馬場氏やアトリエ・ワンの書籍を読むと、磯崎新氏の『建築の解体』と比較したくなる。磯崎氏は世界中の同時代的な動きを精力的に紹介しながら、既存のレガシー(遺産)システムを「解体」しようとした。「解体」にせよ、「リサイクル」にせよ、「リノベーション」にせよ、言葉は違うが、既存のシステムを否定し、新しいシステムの到来を高らかに宣言しているという構成には共通点がある。
もちろん、それに伴う強さと同時に、弱さもある。強さは発想の自由さ、弱さは実行力であろう。だがその弱さ、ナイーブさも、かつてのル・コルビュジエや磯崎がそうだったように、次第にキャリアが追いついていくことで解消されていく。いつしかアイディアは実現し、自らの事例が増え、「企画書」はいつか「作品集」へと変わっていくのである。本書は両者の中間点にあるのではないかと思う。
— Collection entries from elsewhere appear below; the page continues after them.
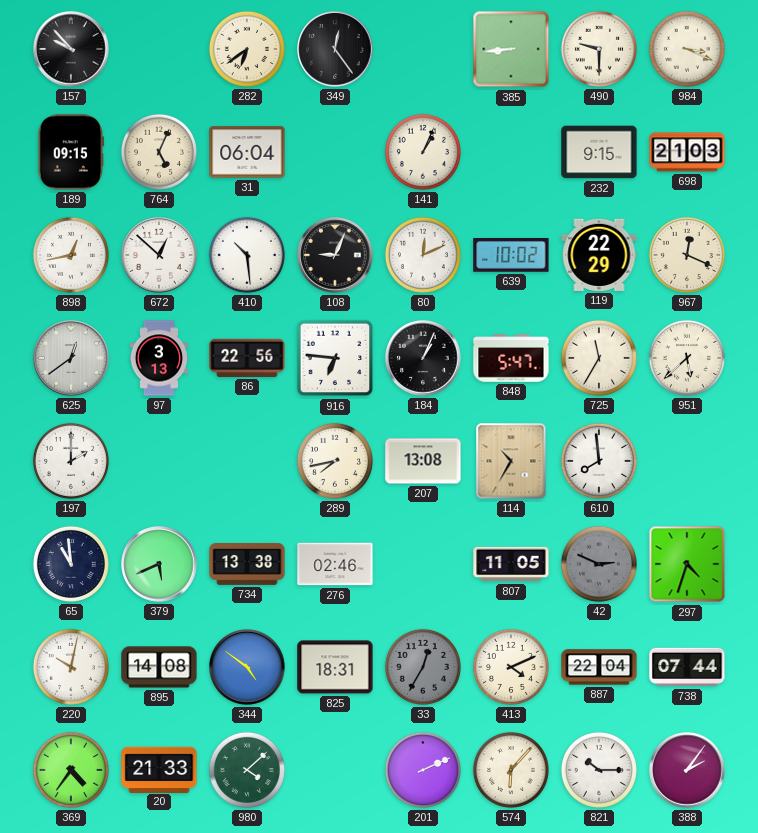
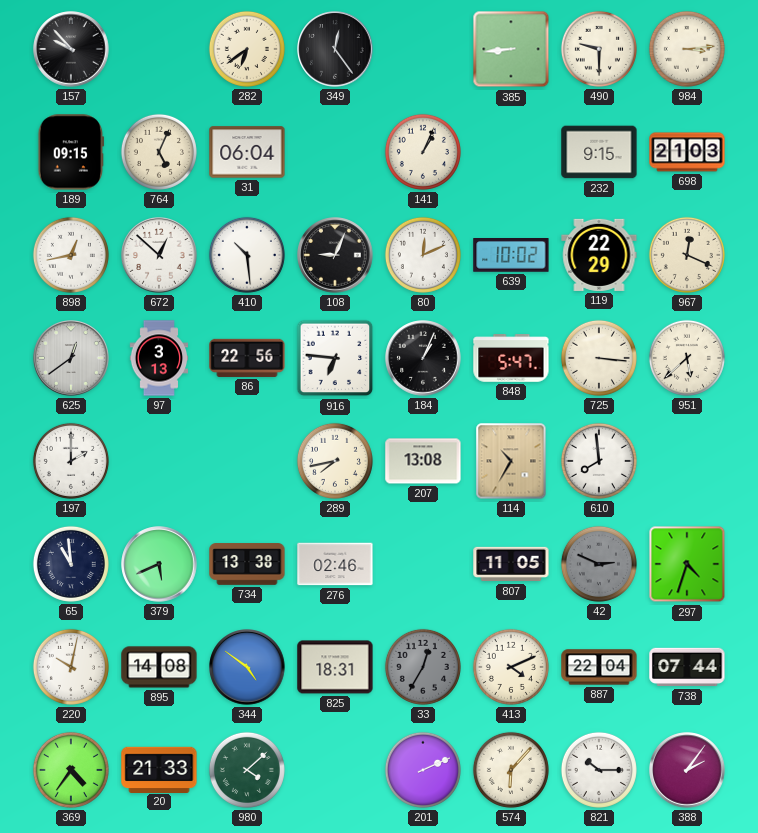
984: 3:19 -> 3:14
725: 11:35 -> 3:16
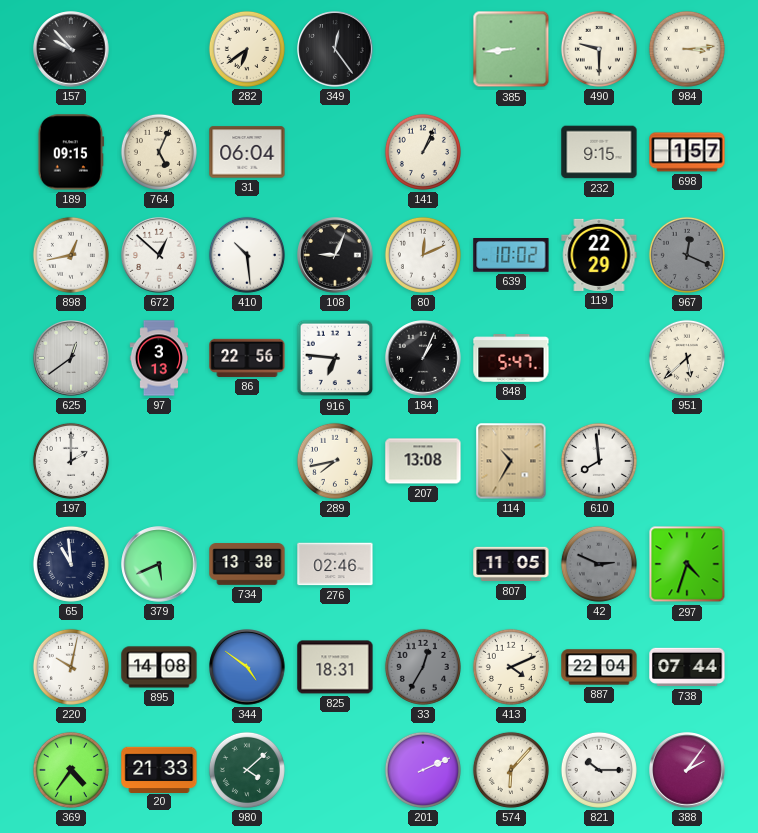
698: 21:03 -> 1:57
967 dial: cream -> grey
725: 3:16 -> none
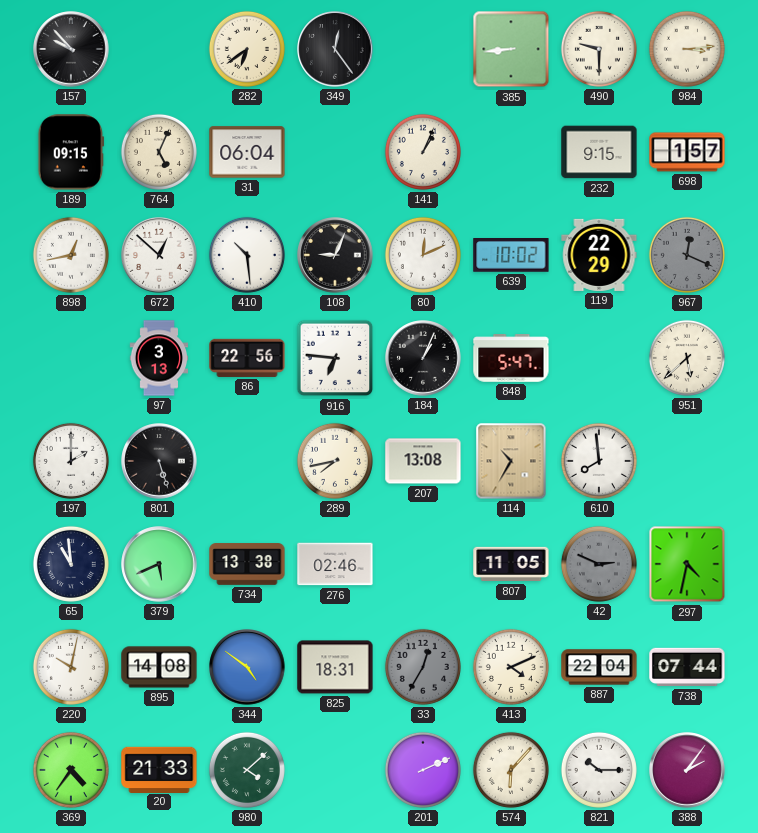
625: 12:39 -> none
801: none -> 5:27
297: 4:33 -> 4:32
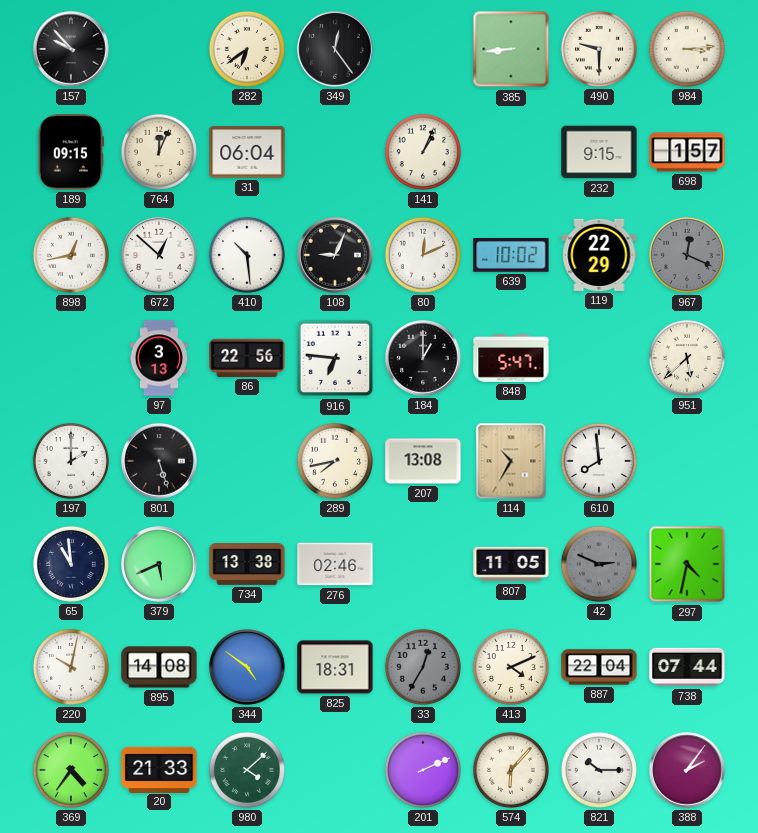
764: 5:04 -> 12:04
184: 1:04 -> 1:00
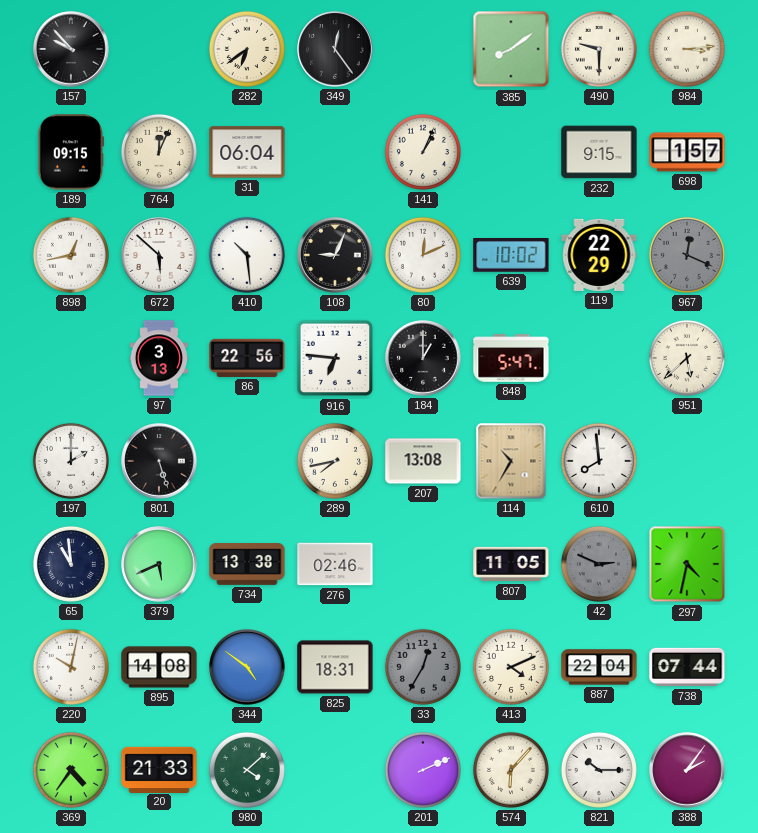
385: 8:44 -> 8:09
672: 12:52 -> 5:52
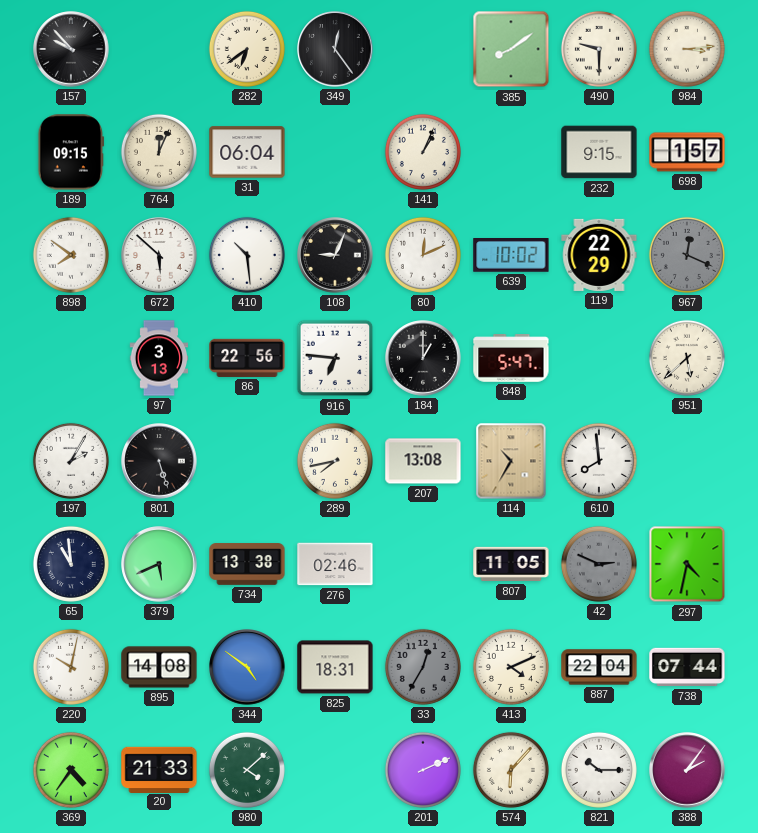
898: 12:43 -> 7:51
197: 2:00 -> 2:05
ただ、馬場氏の「リノベーション」に磯崎氏の「解体」にあったような歴史に対する解釈や批評はあまりない。もしそれらが加わったら分野を超えて理解がより大きく広がるのではないかと感じた。理論面では公共施設をめぐる状況、とくに制度や財政に対する分析が、批評面では馬場氏が経験した時代の転換、特に馬場氏が関わったという1996年の都市博中止が象徴するような、広告企画によって建設を煽動する社会からストック社会への移行への分析などが読んでみたい。
というのは、阪神大震災や東日本大震災を経験した日本社会では、投資額をとにかく低く抑えたい若者や民間のビルオーナーは別として、人命の保護に責任を持つ公共施設の保有者にとって古い構造物に対する信頼はあまり高いとは言えず、またライフサイクルの観点からも投資効率が疑問視されているなかで保存改修の意義は共有しにくい。さらに、バブル経済が崩壊し、虚構に満ちた社会が崩壊するトラウマについても、私のように少し下の世代にとっては具体的な実感がないため案外共有しにくいところもあるから、価値の転換、特になぜ馬場氏が企業社会からの自由をことさら強調するのか、前提への説明なしに共有できないところもあるからである。
とはいえ、新しい公共空間のあり方に関わる先進的な事例をこれだけ網羅的に集め、論じた本はこれまでほとんどなかった。公共空間のあり方について関心のある読者、特に公共空間を司る首長や行政職員には特に読まれ、議論されることを期待したい。私自身は本書の先進性に大いに刺激を受けるとともに、いつか馬場氏の立つ公共空間を使う立場というよりも、管理、経営する行政職員の立場に立った本を書いて、私なりの「RePublic」に挑戦してみたいと思わされた。
(建築家・東洋大学専任講師/藤村龍至)
担当編集者より
馬場正尊さんがずっと気になっていた公共空間。建築設計の仕事を通じて、日常の暮らしの中で、公共空間の不自由さを痛感し、それを柔らかく解きほぐそうと、この本は企画されました。
公共空間は使いづらいのが当たり前、退屈でも気にならなくなっていませんか。
この本は、そんな人々の意識を揺さぶります。
ハッピーな事例とアイデアがちりばめられ、シリアスな方法論も軽快な語りで読ませ、頁をめくっていくうちに、公共空間って本当はもっと自由で豊かなものであるはずなんだと気づかされます。そのことに気づき行動を起こした人たちが、私たちの時代のパブリックを体現していく、この本がそんなきっかけになってくれたら嬉しいです。